Now more than ever Canadian companies must be in a position to be able to compete on a global scale, which is complicated due to factors such as increased competition coming from countries with lower labour cost markets and/or more favourable tax environments. Fortunately, there are opportunities for companies to access tax incentives that help to level the playing field and therefore encourage the innovative mindset that Canadians are famous for – think the Canadarm! (I know – I use that example a lot – so proud of it).
The Scientific Research and Experimental Development Tax Credit (SR&ED) program is the flagship program offered by the federal government that is aimed at incenting companies to undertake research that in many cases might be too risky or too costly to otherwise consider. Recognizing the importance of such a program, most of the provinces have followed suit with their own programs that for the most part rely upon the federal program’s eligibility rules.

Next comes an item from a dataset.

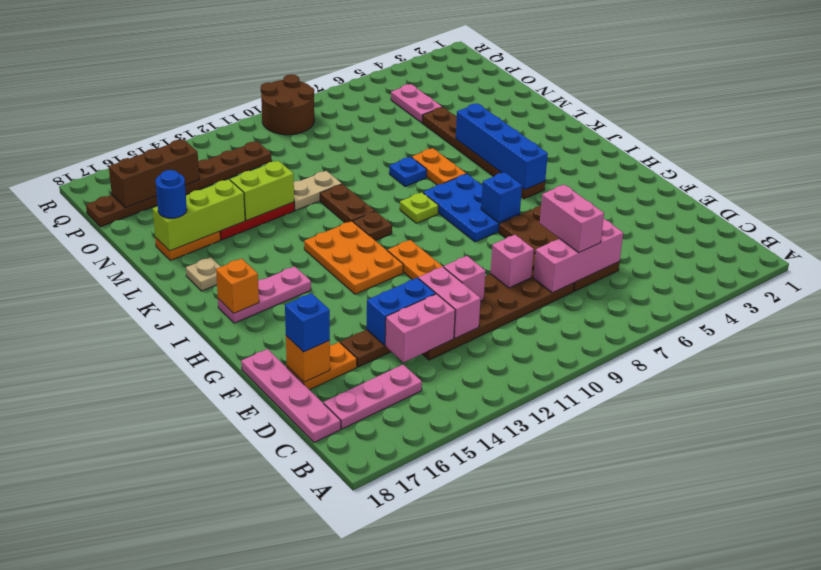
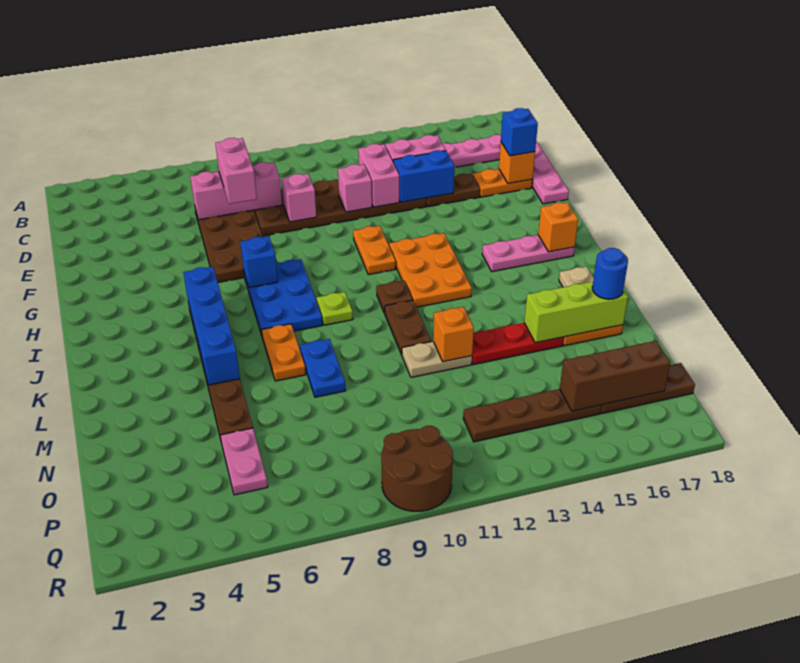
blue plate L8 level 1 -> blue plate L8:M8 level 1
none -> orange brick M12 level 2
lime brick M13:M14 level 2 -> none

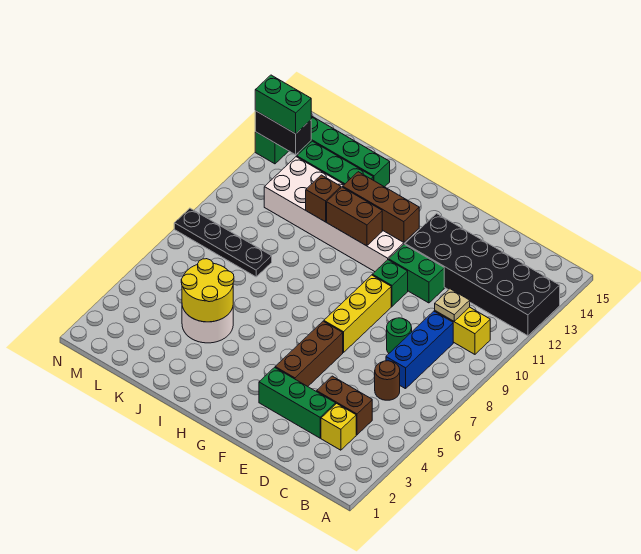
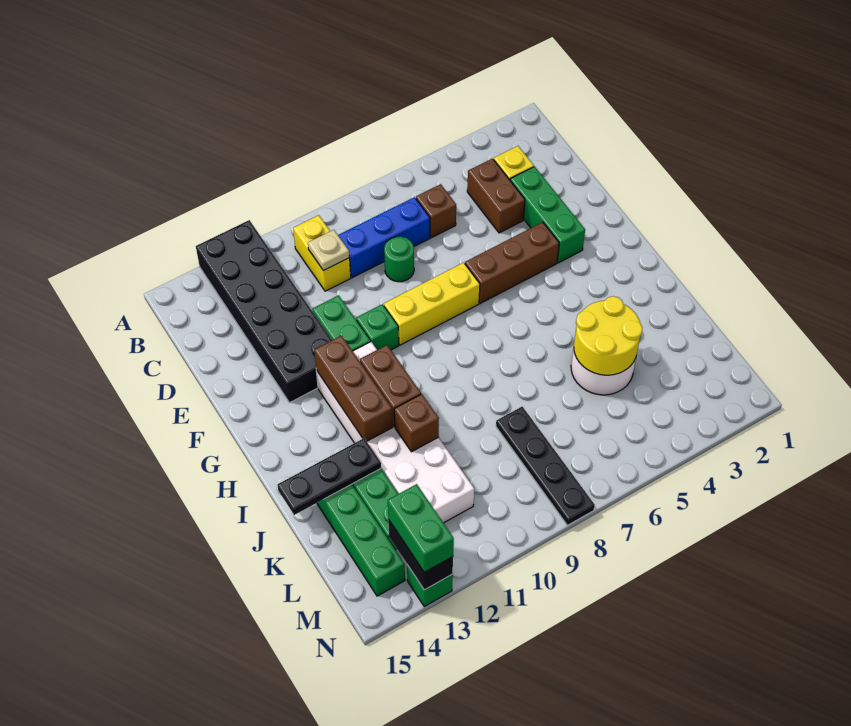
brown round brick C6 level 1 -> brown brick C6 level 1
none -> black plate J13:J15 level 2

For a small Ontario-based Canadian Controlled Private Corporation (CCPC), this can mean a cash refundable credit worth in excess of 64 per cent of its qualifying labour expenditures incurred in respect of its research activities. Other types of corporations earn credits approaching 28 per cent that can be applied against taxes payable.
In order to claim these credits, there is a defined process under which the claim is made within the corporate tax return of the company as it is administered under the Income Tax Act. In doing so, the claimant must clearly outline how the work undertaken resolves a technological uncertainty in a systematic fashion that results in a technological advancement. These claims are subject to review by the CRA.
Companies that are making payments to qualifying research organizations such as research institutes, hospitals, universities and some colleges may be able to take advantage of a different approach in respect of these costs. Payments of this nature are treated as Third Party Payments under the Income Tax Act where the payor is contributing to a research project but does not effectively control it. To qualify, the payment must be to an Approved Entity, for SR&ED to be performed and the payor must have a right to exploit the results of the research (but generally not through IP ownership).
Where the payment is made to an Approved Entity in Ontario, the company would also qualify for an additional 20 per cent credit that is known as the Ontario Business Research Institute Tax Credit. When combined with the other available credits this means a total credit of approximately 42 per cent for small CCPCs and 26 per cent for other companies. Basically, it means a lower credit than if the SR&ED is done yourself, but it might be on a larger amount, as the payments are presumed to be eligible as the entities receiving the funds are pre-approved and the claiming process is therefore simplified.
Ultimately, the rules surrounding the program can be complex and there are many nuances to the program, both from a financial as well as scientific perspective. With care the program can be leveraged effectively – will it level that playing field? Who knows – it might even give us the advantage!